全1747文字
PR

 佐賀県は2020年2月7日、メールの誤送信によって個人情報を流出させたと発表した。送信先に誤ったメールアドレスを含めていたという。

メールの誤送信に関するリリース
メールの誤送信に関するリリース
(出所:佐賀県)
[画像のクリックで拡大表示]

 しかもこのミスが最初に発生したのは、2019年8月。約半年もの間、誤送信に気づかなかった。

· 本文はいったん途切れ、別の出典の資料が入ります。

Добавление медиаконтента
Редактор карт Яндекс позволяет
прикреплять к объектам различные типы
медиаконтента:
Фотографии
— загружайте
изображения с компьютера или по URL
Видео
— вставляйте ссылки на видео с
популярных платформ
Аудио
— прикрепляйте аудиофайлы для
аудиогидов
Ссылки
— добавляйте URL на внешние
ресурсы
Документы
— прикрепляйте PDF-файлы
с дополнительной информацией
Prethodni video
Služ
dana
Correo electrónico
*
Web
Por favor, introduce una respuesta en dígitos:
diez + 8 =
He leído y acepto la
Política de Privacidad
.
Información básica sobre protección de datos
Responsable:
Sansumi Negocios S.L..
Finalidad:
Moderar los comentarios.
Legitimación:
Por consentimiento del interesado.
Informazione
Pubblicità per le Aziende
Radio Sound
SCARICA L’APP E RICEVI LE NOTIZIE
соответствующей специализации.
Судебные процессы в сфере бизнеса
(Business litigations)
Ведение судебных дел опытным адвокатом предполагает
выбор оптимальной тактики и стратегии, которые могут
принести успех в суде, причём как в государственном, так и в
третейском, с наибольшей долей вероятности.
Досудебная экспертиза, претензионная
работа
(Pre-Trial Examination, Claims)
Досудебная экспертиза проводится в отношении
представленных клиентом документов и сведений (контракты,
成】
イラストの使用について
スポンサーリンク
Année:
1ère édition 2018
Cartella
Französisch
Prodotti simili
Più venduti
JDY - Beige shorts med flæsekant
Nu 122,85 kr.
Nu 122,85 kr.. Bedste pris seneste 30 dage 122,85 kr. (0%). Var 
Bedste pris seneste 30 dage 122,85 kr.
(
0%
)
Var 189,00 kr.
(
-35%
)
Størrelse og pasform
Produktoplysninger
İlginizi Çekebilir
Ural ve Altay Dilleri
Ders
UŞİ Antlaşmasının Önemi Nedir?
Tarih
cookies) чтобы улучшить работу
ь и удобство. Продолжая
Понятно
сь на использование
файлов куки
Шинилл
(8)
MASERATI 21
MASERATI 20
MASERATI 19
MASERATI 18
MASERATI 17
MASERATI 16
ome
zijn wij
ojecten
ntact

 2月13日には、新潟県もメールの誤送信によって個人情報を流出させたと発表した。アドレスのタイプミスが原因だったという。

情報流出に関するお知らせ
情報流出に関するお知らせ
(出所:新潟県)
[画像のクリックで拡大表示]

 どちらの誤送信もメールアドレスが間違っていたことが原因なのに、送信エラーにならず、エラーメールも返ってこなかったという。一体どうしてだろうか。

メールアドレスのユーザー名が間違っていた

 佐賀県の誤送信は、業務委託業者の担当者が県の職員に送ったメールで発生した。同報(CC)の宛先に含まれていた送信者の同僚のメールアドレスを間違えていたのだ。

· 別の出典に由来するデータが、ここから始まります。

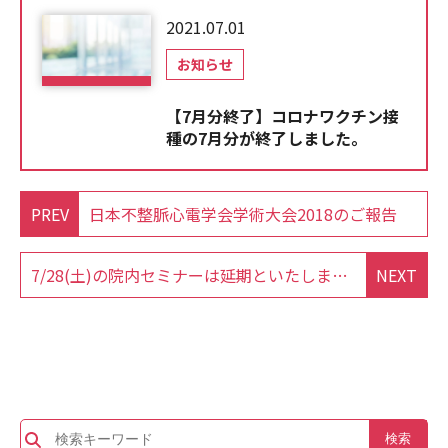
2021.07.01
お知らせ
【7月分終了】コロナワクチン接
種の7月分が終了しました。
PREV
日本不整脈心電学会学術大会2018のご報告
7/28(土)の院内セミナーは延期といたします。
NEXT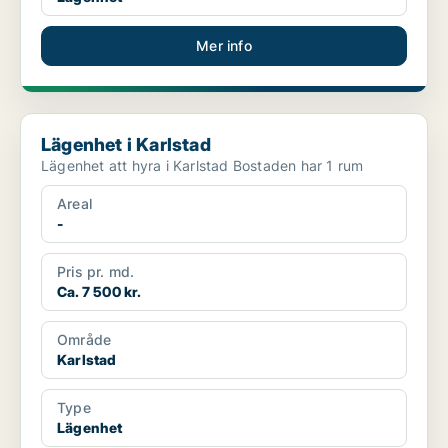
Mer info
Lägenhet i Karlstad
Lägenhet i Karlstad
Lägenhet att hyra i Karlstad Bostaden har 1 rum
Areal
-
Pris pr. md.
Ca. 7 500 kr.
Område
Karlstad
Type
Lägenhet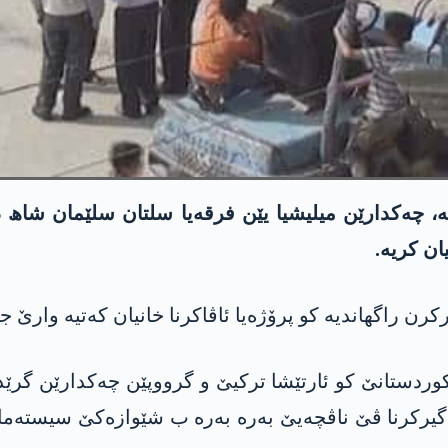
ان کریە.
ن راگھاندیە کو پرۆژەیا ئاڤاکرنا خانیان کەتیە وارێ جێ
وردستانێ کو ئارتێشا ترکیێ و گرووپێن چەکدارێن گرێدا
سەدەما داگیرکرنا ڤێ ناڤچەیێ بەرە بەرە ب شێوازەکێ سیست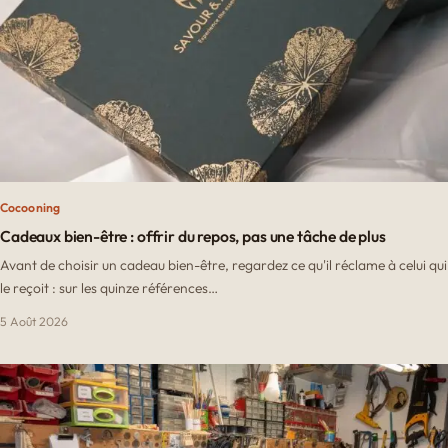
Cocooning
Cadeaux bien-être : offrir du repos, pas une tâche de plus
Avant de choisir un cadeau bien-être, regardez ce qu'il réclame à celui qui
le reçoit : sur les quinze références…
5 Août 2026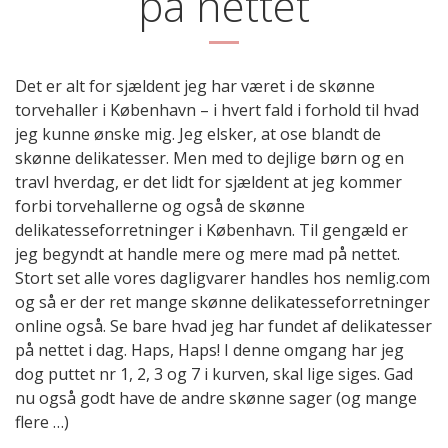
på nettet
Det er alt for sjældent jeg har været i de skønne
torvehaller i København – i hvert fald i forhold til hvad
jeg kunne ønske mig. Jeg elsker, at ose blandt de
skønne delikatesser. Men med to dejlige børn og en
travl hverdag, er det lidt for sjældent at jeg kommer
forbi torvehallerne og også de skønne
delikatesseforretninger i København. Til gengæld er
jeg begyndt at handle mere og mere mad på nettet.
Stort set alle vores dagligvarer handles hos nemlig.com
og så er der ret mange skønne delikatesseforretninger
online også. Se bare hvad jeg har fundet af delikatesser
på nettet i dag. Haps, Haps! I denne omgang har jeg
dog puttet nr 1, 2, 3 og 7 i kurven, skal lige siges. Gad
nu også godt have de andre skønne sager (og mange
flere …)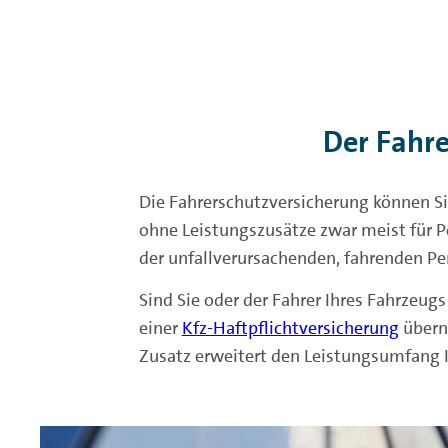
Der Fahre
Die Fahrerschutzversicherung können Si
ohne Leistungszusätze zwar meist für Pe
der unfallverursachenden, fahrenden Per
Sind Sie oder der Fahrer Ihres Fahrzeug
einer
Kfz-Haftpflichtversicherung
überno
Zusatz erweitert den Leistungsumfang I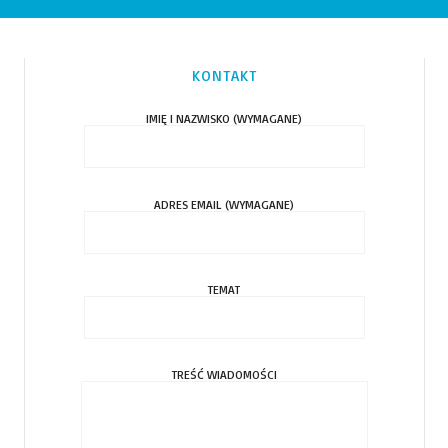
KONTAKT
IMIĘ I NAZWISKO (WYMAGANE)
ADRES EMAIL (WYMAGANE)
TEMAT
TREŚĆ WIADOMOŚCI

 同僚の正しいメールアドレスは「名字をアルファベット表記したもの+数字+@gmail.com」だという。gmail.comは米グーグル(Google)が提供するメールサービスGmailのドメインである。ところがCCに含まれていたメールアドレスは、「名字をアルファベット表記したもの+@gmail.com」と、数字部分が抜け落ちていた。

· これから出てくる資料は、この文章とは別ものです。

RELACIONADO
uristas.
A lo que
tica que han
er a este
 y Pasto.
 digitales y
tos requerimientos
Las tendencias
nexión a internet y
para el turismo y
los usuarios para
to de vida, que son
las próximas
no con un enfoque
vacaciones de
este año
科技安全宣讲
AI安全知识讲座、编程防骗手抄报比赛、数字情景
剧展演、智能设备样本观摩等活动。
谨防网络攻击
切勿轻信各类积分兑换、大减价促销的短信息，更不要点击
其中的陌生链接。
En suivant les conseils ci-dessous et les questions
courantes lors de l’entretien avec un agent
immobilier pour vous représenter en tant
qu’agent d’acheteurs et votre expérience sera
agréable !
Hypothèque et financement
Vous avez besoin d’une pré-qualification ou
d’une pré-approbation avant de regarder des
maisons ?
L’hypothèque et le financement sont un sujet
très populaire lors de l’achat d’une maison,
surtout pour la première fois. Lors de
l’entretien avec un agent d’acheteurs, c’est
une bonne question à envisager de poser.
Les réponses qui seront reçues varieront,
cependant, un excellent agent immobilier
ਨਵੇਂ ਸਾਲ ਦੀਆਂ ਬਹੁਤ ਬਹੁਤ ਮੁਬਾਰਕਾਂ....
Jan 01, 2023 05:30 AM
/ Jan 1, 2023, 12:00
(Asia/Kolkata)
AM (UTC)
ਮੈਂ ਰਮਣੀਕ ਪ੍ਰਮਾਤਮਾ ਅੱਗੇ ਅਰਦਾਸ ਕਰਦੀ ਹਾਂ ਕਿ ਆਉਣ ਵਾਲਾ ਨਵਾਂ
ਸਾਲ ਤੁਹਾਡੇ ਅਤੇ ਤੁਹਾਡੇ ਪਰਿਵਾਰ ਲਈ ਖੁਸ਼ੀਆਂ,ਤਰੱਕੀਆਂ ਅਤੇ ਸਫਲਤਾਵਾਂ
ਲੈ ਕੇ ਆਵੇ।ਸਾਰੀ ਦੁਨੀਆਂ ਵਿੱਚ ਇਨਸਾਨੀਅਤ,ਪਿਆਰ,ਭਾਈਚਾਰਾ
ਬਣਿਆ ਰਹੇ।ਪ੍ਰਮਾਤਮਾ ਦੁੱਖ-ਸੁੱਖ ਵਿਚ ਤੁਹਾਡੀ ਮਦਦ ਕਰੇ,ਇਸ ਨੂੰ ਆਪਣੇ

 県と業務委託業者は間違えたメールアドレスを含めたまま、互いにメーラーの「全員に返信」を選んで約40回もやりとりしていた。この間に、県が開催するイベントの参加者名簿といった個人情報を送り続けていた。

 取材に対して県の担当者は、「送信エラーにならず、受信者からも連絡がなかったので、間違いに長い間気づかなかった」という。誤送信が発覚した後、間違えたメールアドレスの相手に連絡を試みたが、返事はなかったとしている。

 返事がなかったことについて担当者は、「このアドレスはもう使われていないか、県からのメールが迷惑メールフォルダーに仕分けされたためでないか」と推測する。つまり、存在するものの使われていないメールアドレス、いわゆる「放置アカウント」に送り続けていた可能性がある。